Start of RECORDS PROVIDED

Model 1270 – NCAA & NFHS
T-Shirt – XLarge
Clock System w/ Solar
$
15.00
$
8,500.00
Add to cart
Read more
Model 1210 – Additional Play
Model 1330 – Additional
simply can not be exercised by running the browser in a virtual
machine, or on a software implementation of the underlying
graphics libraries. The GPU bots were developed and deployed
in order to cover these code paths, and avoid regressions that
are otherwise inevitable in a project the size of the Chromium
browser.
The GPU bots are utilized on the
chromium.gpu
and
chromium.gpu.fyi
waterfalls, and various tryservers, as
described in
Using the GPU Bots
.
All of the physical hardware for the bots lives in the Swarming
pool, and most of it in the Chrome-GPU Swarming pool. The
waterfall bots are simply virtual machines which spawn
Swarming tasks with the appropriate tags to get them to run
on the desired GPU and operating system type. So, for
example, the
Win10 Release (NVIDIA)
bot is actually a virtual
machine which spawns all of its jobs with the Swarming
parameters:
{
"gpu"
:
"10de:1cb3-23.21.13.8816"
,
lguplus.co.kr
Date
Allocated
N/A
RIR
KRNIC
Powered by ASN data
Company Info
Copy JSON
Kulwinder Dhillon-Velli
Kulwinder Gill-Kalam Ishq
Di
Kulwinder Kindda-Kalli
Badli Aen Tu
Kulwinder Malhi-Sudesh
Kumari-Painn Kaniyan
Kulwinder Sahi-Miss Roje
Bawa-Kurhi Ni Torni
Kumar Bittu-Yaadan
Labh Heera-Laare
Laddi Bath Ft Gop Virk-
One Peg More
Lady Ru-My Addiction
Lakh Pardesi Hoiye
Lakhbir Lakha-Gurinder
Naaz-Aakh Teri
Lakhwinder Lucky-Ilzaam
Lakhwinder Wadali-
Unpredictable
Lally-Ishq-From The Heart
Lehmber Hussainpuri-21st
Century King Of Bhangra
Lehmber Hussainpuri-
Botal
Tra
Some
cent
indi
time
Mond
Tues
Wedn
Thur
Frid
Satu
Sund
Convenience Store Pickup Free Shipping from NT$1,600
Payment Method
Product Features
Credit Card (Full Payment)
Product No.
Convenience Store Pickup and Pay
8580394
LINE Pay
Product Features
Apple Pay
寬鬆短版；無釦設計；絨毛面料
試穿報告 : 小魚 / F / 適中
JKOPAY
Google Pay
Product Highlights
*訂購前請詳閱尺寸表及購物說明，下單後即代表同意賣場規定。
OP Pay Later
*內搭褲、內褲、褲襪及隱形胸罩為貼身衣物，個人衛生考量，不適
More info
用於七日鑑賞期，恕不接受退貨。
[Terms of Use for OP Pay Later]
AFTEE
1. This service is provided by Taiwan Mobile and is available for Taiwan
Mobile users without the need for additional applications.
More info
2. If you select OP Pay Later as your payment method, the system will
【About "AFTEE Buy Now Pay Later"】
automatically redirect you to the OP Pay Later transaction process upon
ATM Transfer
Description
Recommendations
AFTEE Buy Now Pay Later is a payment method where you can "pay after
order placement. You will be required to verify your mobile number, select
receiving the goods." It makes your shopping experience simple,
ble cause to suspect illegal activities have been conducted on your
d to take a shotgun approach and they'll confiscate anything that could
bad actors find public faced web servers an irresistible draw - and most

End of RECORDS PROVIDED

# JOB ITEM:
Convert every line of the listing above into a Markdown table with the columns "Row" and "Line," numbering each row and omitting blank lines.

# ANSWER SPACE:
| Row | Line |
|---|---|
| 1 | Model 1270 – NCAA & NFHS |
| 2 | T-Shirt – XLarge |
| 3 | Clock System w/ Solar |
| 4 | $ |
| 5 | 15.00 |
| 6 | $ |
| 7 | 8,500.00 |
| 8 | Add to cart |
| 9 | Read more |
| 10 | Model 1210 – Additional Play |
| 11 | Model 1330 – Additional |
| 12 | simply can not be exercised by running the browser in a virtual |
| 13 | machine, or on a software implementation of the underlying |
| 14 | graphics libraries. The GPU bots were developed and deployed |
| 15 | in order to cover these code paths, and avoid regressions that |
| 16 | are otherwise inevitable in a project the size of the Chromium |
| 17 | browser. |
| 18 | The GPU bots are utilized on the |
| 19 | chromium.gpu |
| 20 | and |
| 21 | chromium.gpu.fyi |
| 22 | waterfalls, and various tryservers, as |
| 23 | described in |
| 24 | Using the GPU Bots |
| 25 | . |
| 26 | All of the physical hardware for the bots lives in the Swarming |
| 27 | pool, and most of it in the Chrome-GPU Swarming pool. The |
| 28 | waterfall bots are simply virtual machines which spawn |
| 29 | Swarming tasks with the appropriate tags to get them to run |
| 30 | on the desired GPU and operating system type. So, for |
| 31 | example, the |
| 32 | Win10 Release (NVIDIA) |
| 33 | bot is actually a virtual |
| 34 | machine which spawns all of its jobs with the Swarming |
| 35 | parameters: |
| 36 | { |
| 37 | "gpu" |
| 38 | : |
| 39 | "10de:1cb3-23.21.13.8816" |
| 40 | , |
| 41 | lguplus.co.kr |
| 42 | Date |
| 43 | Allocated |
| 44 | N/A |
| 45 | RIR |
| 46 | KRNIC |
| 47 | Powered by ASN data |
| 48 | Company Info |
| 49 | Copy JSON |
| 50 | Kulwinder Dhillon-Velli |
| 51 | Kulwinder Gill-Kalam Ishq |
| 52 | Di |
| 53 | Kulwinder Kindda-Kalli |
| 54 | Badli Aen Tu |
| 55 | Kulwinder Malhi-Sudesh |
| 56 | Kumari-Painn Kaniyan |
| 57 | Kulwinder Sahi-Miss Roje |
| 58 | Bawa-Kurhi Ni Torni |
| 59 | Kumar Bittu-Yaadan |
| 60 | Labh Heera-Laare |
| 61 | Laddi Bath Ft Gop Virk- |
| 62 | One Peg More |
| 63 | Lady Ru-My Addiction |
| 64 | Lakh Pardesi Hoiye |
| 65 | Lakhbir Lakha-Gurinder |
| 66 | Naaz-Aakh Teri |
| 67 | Lakhwinder Lucky-Ilzaam |
| 68 | Lakhwinder Wadali- |
| 69 | Unpredictable |
| 70 | Lally-Ishq-From The Heart |
| 71 | Lehmber Hussainpuri-21st |
| 72 | Century King Of Bhangra |
| 73 | Lehmber Hussainpuri- |
| 74 | Botal |
| 75 | Tra |
| 76 | Some |
| 77 | cent |
| 78 | indi |
| 79 | time |
| 80 | Mond |
| 81 | Tues |
| 82 | Wedn |
| 83 | Thur |
| 84 | Frid |
| 85 | Satu |
| 86 | Sund |
| 87 | Convenience Store Pickup Free Shipping from NT$1,600 |
| 88 | Payment Method |
| 89 | Product Features |
| 90 | Credit Card (Full Payment) |
| 91 | Product No. |
| 92 | Convenience Store Pickup and Pay |
| 93 | 8580394 |
| 94 | LINE Pay |
| 95 | Product Features |
| 96 | Apple Pay |
| 97 | 寬鬆短版；無釦設計；絨毛面料 |
| 98 | 試穿報告 : 小魚 / F / 適中 |
| 99 | JKOPAY |
| 100 | Google Pay |
| 101 | Product Highlights |
| 102 | *訂購前請詳閱尺寸表及購物說明，下單後即代表同意賣場規定。 |
| 103 | OP Pay Later |
| 104 | *內搭褲、內褲、褲襪及隱形胸罩為貼身衣物，個人衛生考量，不適 |
| 105 | More info |
| 106 | 用於七日鑑賞期，恕不接受退貨。 |
| 107 | [Terms of Use for OP Pay Later] |
| 108 | AFTEE |
| 109 | 1. This service is provided by Taiwan Mobile and is available for Taiwan |
| 110 | Mobile users without the need for additional applications. |
| 111 | More info |
| 112 | 2. If you select OP Pay Later as your payment method, the system will |
| 113 | 【About "AFTEE Buy Now Pay Later"】 |
| 114 | automatically redirect you to the OP Pay Later transaction process upon |
| 115 | ATM Transfer |
| 116 | Description |
| 117 | Recommendations |
| 118 | AFTEE Buy Now Pay Later is a payment method where you can "pay after |
| 119 | order placement. You will be required to verify your mobile number, select |
| 120 | receiving the goods." It makes your shopping experience simple, |
| 121 | ble cause to suspect illegal activities have been conducted on your |
| 122 | d to take a shotgun approach and they'll confiscate anything that could |
| 123 | bad actors find public faced web servers an irresistible draw - and most |